Support for the war in Ukraine continues to divide the Republican field. Former United Nations Ambassador Nikki Haley and South Carolina Sen. Tim Scott support sending military aid, but not U.S. troops on the ground, but Scott refused to say whether he supported President Joe Biden sending cluster munitions when pressed repeatedly at the same event with Carlson.

Florida Gov. Ron DeSantis, meanwhile, has called the war a “territorial dispute,” biotech entrepreneur Vivek Ramaswamy opposes aid to Ukraine altogether, and former President Donald Trump said in a video over the weekend he wouldn’t let Ukraine into NATO — positions Pence broadly swiped at Monday.

“There are too many voices in our party that are sounding the retreat, that are willing to let Putin keep the land grab that he’s made in Eastern Ukraine, willing to make promises.
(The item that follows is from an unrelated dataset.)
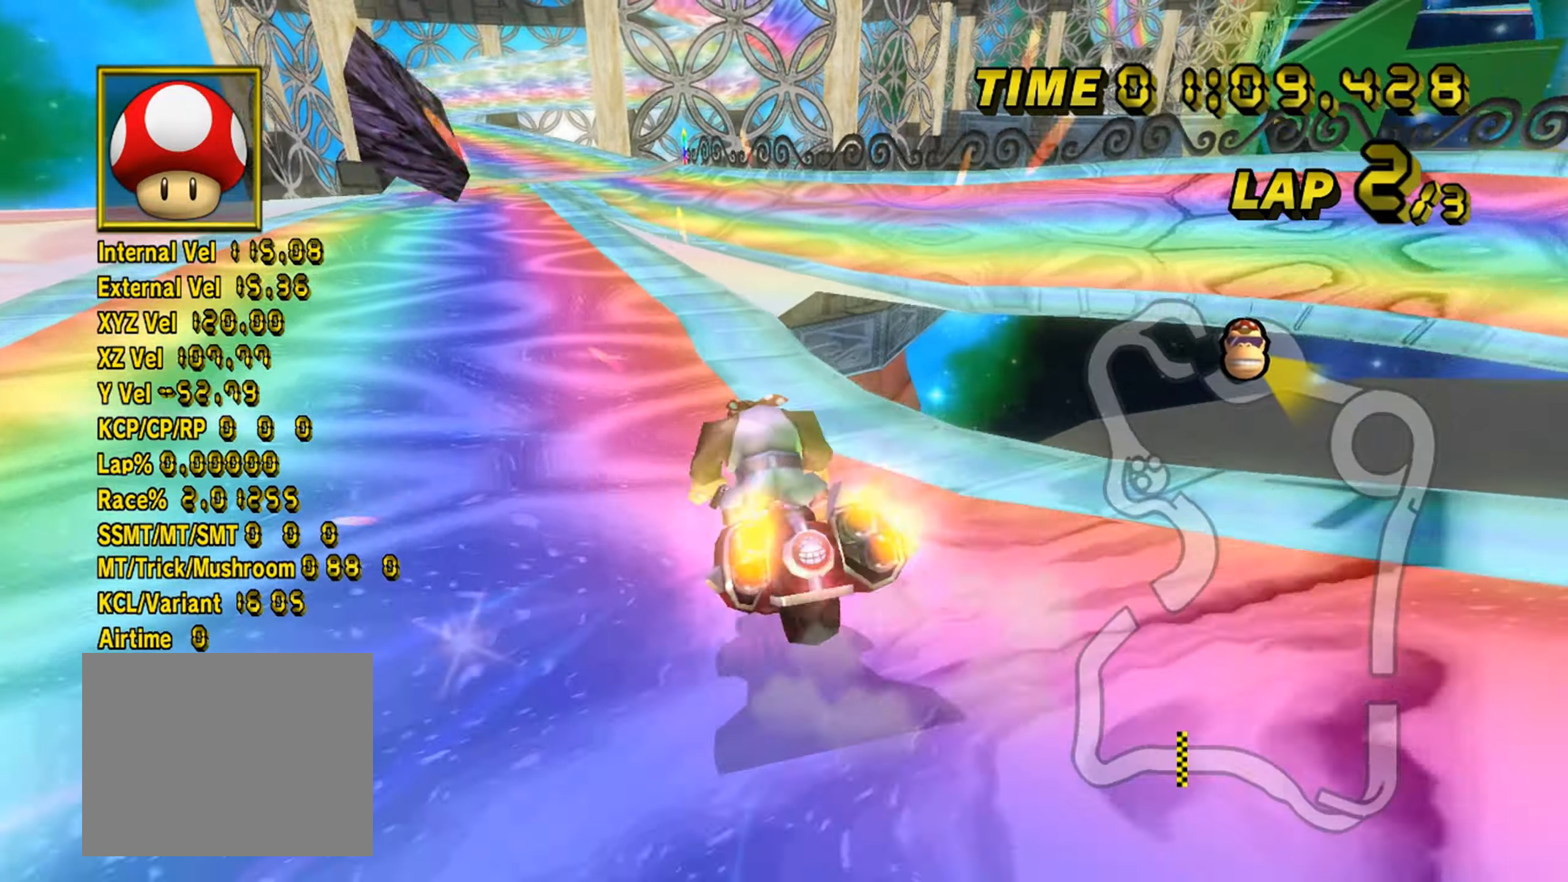
{"buttons": ["A"], "left_stick": "left", "events": [[16, "DPAD_UP", "down"], [50, "DPAD_UP", "up"], [50, "left_stick", "left"]]}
I heard my former running mate announced over the weekend that he’s willing to promise that Ukraine will never be in NATO,” Pence told Hewitt. “In my opinion, the only thing Putin will understand is strength, and providing those courageous fighters in Ukraine what they need to repel the Russian invasion is the fastest way to security and preventing, preventing the day that American forces are actually required to go into battle in Europe again.”

While Pence always attacks Biden’s handling of the situation when asked about Ukraine, he’s aligned himself with the president on supporting cluster munitions, among other military aid, and urging Ukraine to be patient with NATO considerations until after the war.

But support for Ukraine is declining among Republicans 18 months after Russia’s invasion began. According to a Pew Research Center survey from June, 44% of Republicans and Republican-leaning independents say the U.S. is giving too much aid to Ukraine, up from 40% in January — and from 9% in March of last year.

Many in the crowd in Iowa – usually a safe space for Pence – had boos for some of the former vice president’s answers. Still, Pence continues to campaign for the Republican nomination in early voting states.

“I think America is the leader of the free world,” Pence told a man in Berlin, New Hampshire, who had asked him about his stance on Ukraine at a town hall Friday. “And I believe it is in our national interest to provide the Ukrainian military what they need to repel that Russian invasion.”

Pence is also the only Republican presidential candidate to have visited Ukraine during the war: the first time was two months after the invasion began; the second was last month.